Organic food labeling is almost dizzying. Despite the claims of this $29 billion industry that it is 'organic' and therefore nutritionally and environmentally and medically superior to nasty regular food of the last few centuries, it is really only 95% organic - and the list of dozens of synthetic ingredients that are exempted is truly difficult to fathom.

The United States Department of Agriculture says food can't be "organic" if antibiotics were used during its production but the bacterial pathogen known as fire blight got an exception for apple and pear growers and use of the antibiotic oxytetracyline. Organic growers asked for it, they got it. 

Wait, a bacterial pathogen in apples and pears?  Why isn't biology tackling that? It should be easy enough to solve. Well, yeah, but organic farmers are Luddites about GMOs - and so instead got an exemption for antibiotics to protect their crops.  They're okay with 20th century science, like antibiotics and spray-on pesticides and herbicides, just not 21st century science that would make toxic chemicals unnecessary.



And now they want to keep the antibiotics. The reason they want to keep the exemption is because using copper sulfate - an inorganic salt already exempted for organic food, which means you can use it and still be called 'organic' though you must wear boots, protective gloves and goggles and containers must spell out "DANGER" in giant letters - kills the fire blight canker but can damage the appearance of the fruit, which means a farmer has a lower chance of selling it. Antibiotics kill it without an appearance issue. So much for Joni Mitchell singing "I don't care about spots on my apples, leave me the bird and the bees" in 1970's "Big Yellow Taxi". The wealthy anti-science hippies buying organic food today very much care about having no spots.

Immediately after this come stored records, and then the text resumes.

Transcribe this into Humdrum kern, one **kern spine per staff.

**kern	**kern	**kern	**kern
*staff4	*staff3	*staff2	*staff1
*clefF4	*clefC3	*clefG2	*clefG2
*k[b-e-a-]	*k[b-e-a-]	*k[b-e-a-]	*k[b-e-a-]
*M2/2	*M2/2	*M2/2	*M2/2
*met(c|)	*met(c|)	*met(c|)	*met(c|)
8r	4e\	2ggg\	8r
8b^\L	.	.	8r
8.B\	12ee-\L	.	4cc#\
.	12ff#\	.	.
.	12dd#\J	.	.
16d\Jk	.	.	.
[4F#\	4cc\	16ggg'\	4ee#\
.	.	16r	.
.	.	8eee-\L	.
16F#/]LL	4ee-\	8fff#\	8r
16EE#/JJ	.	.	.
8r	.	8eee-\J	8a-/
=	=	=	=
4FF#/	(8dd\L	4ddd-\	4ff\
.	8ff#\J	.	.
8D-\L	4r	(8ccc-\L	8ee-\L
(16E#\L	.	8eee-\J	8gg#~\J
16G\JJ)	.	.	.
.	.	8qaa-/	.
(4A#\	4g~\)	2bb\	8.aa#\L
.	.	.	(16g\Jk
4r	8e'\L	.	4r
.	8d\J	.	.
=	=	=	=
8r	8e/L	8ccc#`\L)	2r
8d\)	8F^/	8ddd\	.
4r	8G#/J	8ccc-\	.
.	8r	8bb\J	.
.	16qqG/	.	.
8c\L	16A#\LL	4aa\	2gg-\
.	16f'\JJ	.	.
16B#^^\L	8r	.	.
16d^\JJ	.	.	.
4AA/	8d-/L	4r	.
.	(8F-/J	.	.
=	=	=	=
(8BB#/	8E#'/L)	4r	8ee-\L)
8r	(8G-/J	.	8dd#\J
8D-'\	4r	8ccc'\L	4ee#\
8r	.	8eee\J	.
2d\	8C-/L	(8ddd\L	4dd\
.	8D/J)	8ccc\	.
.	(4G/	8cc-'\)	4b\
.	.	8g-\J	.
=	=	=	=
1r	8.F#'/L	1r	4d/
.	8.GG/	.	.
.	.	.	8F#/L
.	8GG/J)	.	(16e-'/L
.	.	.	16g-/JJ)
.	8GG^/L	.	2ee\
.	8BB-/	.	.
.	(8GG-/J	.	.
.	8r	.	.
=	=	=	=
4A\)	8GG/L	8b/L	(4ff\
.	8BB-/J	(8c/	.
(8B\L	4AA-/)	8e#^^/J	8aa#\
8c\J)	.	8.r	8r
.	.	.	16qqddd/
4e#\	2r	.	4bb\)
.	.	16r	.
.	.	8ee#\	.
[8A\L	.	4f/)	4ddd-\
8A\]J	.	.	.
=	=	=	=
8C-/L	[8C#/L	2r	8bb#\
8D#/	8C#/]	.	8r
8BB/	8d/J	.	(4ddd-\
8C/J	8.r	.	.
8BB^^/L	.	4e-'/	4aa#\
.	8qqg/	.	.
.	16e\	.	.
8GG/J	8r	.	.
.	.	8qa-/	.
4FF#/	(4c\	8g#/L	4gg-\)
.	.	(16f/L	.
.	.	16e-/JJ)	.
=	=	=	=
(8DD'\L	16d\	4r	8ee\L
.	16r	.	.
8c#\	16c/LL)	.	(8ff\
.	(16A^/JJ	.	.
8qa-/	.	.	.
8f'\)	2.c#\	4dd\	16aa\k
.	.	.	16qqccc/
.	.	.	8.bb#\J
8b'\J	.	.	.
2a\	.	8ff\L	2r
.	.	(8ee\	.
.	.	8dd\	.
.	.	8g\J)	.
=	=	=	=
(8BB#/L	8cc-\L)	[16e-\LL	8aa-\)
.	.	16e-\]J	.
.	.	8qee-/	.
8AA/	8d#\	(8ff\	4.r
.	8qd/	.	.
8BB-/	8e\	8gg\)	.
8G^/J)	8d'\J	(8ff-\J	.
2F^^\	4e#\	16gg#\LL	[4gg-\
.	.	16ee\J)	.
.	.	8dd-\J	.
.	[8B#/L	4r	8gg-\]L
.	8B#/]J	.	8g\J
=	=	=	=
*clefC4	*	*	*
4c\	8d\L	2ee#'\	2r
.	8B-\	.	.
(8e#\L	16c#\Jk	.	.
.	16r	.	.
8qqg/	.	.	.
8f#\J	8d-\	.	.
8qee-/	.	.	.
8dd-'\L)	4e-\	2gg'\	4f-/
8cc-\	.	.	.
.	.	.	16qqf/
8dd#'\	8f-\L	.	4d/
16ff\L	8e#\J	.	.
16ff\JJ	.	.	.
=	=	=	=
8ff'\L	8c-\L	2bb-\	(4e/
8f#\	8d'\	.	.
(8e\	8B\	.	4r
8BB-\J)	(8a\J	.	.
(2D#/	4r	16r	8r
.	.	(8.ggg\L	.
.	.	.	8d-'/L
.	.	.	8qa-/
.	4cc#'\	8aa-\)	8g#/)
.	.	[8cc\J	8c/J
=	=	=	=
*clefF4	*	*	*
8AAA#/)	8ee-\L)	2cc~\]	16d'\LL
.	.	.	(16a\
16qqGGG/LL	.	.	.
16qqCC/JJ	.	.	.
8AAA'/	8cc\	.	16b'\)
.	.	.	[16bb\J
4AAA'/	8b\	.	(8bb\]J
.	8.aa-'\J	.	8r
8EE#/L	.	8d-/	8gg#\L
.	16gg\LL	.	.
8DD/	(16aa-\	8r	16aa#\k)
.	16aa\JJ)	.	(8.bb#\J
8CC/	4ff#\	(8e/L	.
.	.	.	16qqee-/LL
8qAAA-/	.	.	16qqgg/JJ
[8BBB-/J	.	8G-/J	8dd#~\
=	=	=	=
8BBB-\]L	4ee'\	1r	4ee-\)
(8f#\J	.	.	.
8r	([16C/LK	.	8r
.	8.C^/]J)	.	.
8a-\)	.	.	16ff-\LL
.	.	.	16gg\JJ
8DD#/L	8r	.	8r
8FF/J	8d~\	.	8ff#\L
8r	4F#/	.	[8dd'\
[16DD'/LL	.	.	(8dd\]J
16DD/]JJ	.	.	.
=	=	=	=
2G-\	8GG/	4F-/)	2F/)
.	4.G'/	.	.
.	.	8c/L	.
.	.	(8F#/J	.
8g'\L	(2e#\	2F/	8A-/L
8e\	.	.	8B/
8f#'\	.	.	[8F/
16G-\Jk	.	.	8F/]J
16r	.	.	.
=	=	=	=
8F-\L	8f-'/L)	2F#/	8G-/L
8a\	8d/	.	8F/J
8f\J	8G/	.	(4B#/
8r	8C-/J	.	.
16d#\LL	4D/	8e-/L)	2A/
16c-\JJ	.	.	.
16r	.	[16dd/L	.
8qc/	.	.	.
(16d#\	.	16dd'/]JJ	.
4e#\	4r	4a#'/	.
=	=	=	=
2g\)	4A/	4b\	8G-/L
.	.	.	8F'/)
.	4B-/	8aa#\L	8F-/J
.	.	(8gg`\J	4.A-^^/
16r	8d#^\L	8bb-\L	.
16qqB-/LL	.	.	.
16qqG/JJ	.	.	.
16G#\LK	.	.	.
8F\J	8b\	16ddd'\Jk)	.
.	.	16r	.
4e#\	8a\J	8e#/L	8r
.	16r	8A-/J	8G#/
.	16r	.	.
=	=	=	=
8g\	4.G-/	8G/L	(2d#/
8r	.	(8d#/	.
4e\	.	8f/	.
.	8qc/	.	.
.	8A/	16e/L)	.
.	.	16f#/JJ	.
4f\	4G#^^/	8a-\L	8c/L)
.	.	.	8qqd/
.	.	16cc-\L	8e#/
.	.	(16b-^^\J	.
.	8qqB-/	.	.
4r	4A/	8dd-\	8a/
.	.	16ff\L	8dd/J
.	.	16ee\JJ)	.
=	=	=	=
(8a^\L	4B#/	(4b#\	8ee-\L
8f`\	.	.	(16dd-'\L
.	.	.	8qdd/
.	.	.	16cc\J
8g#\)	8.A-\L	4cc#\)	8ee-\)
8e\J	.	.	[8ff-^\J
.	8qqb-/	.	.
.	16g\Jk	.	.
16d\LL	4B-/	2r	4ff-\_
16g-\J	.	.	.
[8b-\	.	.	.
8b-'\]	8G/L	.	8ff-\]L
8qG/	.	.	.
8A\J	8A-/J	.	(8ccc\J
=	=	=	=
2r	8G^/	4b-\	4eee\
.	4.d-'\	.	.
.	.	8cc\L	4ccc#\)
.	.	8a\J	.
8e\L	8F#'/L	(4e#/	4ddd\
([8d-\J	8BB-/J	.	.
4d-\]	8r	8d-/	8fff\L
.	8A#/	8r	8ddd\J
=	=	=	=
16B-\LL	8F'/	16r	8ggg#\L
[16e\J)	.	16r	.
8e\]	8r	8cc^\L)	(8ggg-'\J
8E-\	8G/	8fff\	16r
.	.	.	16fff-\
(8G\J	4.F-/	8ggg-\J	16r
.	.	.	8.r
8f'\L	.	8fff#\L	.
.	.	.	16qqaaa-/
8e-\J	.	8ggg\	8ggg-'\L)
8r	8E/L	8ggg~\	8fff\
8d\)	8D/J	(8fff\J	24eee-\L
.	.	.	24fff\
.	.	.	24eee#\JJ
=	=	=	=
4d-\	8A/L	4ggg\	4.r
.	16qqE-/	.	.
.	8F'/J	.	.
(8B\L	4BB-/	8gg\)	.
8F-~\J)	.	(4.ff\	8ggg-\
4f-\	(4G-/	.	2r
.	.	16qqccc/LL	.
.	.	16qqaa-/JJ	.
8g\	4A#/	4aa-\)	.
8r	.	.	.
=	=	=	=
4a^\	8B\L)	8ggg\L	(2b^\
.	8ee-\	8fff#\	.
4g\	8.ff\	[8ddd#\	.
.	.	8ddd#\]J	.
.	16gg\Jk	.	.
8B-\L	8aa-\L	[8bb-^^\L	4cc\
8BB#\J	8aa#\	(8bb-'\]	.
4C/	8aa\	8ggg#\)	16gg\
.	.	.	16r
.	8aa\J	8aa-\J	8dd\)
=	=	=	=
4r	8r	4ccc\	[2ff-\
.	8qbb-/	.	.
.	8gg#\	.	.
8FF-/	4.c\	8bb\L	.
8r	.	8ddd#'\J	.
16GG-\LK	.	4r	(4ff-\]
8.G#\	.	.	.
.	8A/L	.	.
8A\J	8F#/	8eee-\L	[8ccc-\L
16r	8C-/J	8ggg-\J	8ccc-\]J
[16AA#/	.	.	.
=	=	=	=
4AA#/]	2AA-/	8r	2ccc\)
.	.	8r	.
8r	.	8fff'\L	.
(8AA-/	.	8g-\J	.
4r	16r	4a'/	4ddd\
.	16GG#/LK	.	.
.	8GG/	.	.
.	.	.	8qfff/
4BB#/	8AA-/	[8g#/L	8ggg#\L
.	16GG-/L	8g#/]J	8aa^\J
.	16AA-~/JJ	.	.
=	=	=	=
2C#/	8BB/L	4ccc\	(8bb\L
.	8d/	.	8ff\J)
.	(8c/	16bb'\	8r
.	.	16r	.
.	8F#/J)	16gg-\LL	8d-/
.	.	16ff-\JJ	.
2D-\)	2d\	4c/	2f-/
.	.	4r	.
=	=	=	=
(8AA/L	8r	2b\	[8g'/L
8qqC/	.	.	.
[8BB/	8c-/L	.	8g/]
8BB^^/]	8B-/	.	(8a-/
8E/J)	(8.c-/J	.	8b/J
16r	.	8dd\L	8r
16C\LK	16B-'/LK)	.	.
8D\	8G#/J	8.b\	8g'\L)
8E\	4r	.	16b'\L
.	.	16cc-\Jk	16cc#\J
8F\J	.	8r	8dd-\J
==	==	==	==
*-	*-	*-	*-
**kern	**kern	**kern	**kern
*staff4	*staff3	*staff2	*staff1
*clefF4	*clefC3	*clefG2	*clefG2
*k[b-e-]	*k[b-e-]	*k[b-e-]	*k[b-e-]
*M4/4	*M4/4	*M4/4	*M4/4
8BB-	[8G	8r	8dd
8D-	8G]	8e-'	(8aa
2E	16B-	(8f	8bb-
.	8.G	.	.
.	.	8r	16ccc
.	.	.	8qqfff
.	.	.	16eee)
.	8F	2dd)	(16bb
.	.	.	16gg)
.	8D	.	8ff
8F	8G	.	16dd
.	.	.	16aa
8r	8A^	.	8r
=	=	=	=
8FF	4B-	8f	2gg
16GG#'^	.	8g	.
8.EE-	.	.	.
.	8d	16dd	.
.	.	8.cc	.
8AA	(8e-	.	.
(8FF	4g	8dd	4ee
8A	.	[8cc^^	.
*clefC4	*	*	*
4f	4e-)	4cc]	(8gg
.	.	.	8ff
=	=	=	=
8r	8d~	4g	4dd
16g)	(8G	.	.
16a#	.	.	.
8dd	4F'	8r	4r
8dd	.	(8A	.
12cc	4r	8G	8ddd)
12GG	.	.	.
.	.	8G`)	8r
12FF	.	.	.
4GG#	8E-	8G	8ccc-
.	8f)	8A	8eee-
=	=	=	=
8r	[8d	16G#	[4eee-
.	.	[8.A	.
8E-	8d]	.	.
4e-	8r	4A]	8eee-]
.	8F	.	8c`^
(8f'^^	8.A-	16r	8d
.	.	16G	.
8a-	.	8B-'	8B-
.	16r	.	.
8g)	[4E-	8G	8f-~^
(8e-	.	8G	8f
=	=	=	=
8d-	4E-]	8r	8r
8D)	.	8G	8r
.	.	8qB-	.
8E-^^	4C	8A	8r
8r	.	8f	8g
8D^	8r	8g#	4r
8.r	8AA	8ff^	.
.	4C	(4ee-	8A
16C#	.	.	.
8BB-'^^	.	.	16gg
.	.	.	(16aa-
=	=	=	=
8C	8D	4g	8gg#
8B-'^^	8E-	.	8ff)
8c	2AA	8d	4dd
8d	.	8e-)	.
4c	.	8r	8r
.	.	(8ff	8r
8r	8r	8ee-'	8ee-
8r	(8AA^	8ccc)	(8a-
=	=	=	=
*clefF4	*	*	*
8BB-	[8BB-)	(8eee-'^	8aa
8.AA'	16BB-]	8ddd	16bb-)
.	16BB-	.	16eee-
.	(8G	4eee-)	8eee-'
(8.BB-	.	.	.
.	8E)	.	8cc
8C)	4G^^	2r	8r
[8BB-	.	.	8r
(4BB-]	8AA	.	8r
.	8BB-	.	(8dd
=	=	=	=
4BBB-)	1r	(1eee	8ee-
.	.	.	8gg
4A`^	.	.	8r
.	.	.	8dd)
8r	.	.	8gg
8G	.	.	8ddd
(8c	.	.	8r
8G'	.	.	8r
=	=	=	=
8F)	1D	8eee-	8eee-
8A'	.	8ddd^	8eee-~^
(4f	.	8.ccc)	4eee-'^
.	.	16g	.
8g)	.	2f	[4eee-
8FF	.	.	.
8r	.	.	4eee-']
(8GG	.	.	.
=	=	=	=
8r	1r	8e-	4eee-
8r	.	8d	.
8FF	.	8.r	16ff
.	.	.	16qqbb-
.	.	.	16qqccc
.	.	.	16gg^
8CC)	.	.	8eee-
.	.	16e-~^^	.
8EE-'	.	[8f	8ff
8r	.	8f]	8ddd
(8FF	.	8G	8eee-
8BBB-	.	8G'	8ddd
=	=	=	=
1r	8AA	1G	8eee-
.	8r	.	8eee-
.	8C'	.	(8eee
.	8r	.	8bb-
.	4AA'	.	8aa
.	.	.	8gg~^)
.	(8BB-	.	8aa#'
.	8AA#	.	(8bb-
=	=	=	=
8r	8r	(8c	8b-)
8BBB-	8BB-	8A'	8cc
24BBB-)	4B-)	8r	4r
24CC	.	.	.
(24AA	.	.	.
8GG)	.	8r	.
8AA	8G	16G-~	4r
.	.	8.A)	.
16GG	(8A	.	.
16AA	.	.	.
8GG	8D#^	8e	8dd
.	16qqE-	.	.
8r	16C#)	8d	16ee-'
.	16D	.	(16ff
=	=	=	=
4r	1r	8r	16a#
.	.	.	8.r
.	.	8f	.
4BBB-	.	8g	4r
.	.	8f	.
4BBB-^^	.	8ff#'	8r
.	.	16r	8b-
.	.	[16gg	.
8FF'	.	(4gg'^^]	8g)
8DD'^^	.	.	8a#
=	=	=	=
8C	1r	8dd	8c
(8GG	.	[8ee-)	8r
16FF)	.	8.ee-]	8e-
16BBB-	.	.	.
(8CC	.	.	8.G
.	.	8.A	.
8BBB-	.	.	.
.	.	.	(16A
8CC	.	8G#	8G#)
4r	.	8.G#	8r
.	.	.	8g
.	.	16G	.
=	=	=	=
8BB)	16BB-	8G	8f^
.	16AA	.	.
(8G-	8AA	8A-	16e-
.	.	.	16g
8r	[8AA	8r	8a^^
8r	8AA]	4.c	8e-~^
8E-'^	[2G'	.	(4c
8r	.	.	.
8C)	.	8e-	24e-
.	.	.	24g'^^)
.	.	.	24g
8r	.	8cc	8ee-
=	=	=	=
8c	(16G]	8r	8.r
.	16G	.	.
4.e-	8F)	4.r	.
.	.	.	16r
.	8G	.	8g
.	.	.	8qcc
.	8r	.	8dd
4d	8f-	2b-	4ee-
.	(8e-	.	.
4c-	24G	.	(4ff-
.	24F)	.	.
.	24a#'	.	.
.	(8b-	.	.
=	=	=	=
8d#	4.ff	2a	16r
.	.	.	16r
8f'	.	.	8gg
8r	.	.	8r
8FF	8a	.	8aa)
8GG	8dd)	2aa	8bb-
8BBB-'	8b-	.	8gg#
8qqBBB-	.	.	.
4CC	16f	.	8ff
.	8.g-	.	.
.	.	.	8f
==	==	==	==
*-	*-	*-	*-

"If organics is going to market itself as a more responsible type of agriculture, then they need to live up to it," Patty Lovera, the assistant director of the Food&Water Watch consumer group, told Steven Dubois of Associated Press. But farmers are not going to fall on the sword for an arbitrary metric either - and a whole lot about organic food is arbitrary. The threat is they will simply drop the organic label rather than go out of business and organic fruit would like to gain market share, not lose it. That's what big business does and $29 billion is not small.

The exemption is set to expire in October of 2014 and the National Organic Standards Board says it should not be renewed so it's 'a game of chicken' with growers who may decide to abandon the pointless organic label rather than lose their orchards.  Maybe while they are at it, they can revisit exemptions for other synthetic ingredients, like alcohol, chlorine, oxytocin, glycerine, phosphoric acid, copper sulfate as mentioned above, dozens of inorganic extract colors, gelatin, gums, pectin, starch and even non-organic fortified cooking wines. The list is much longer, too long to recount here. Yet somehow Big Organic claims the Arctic Apple is 'not natural' because it doesn't get brown fast enough.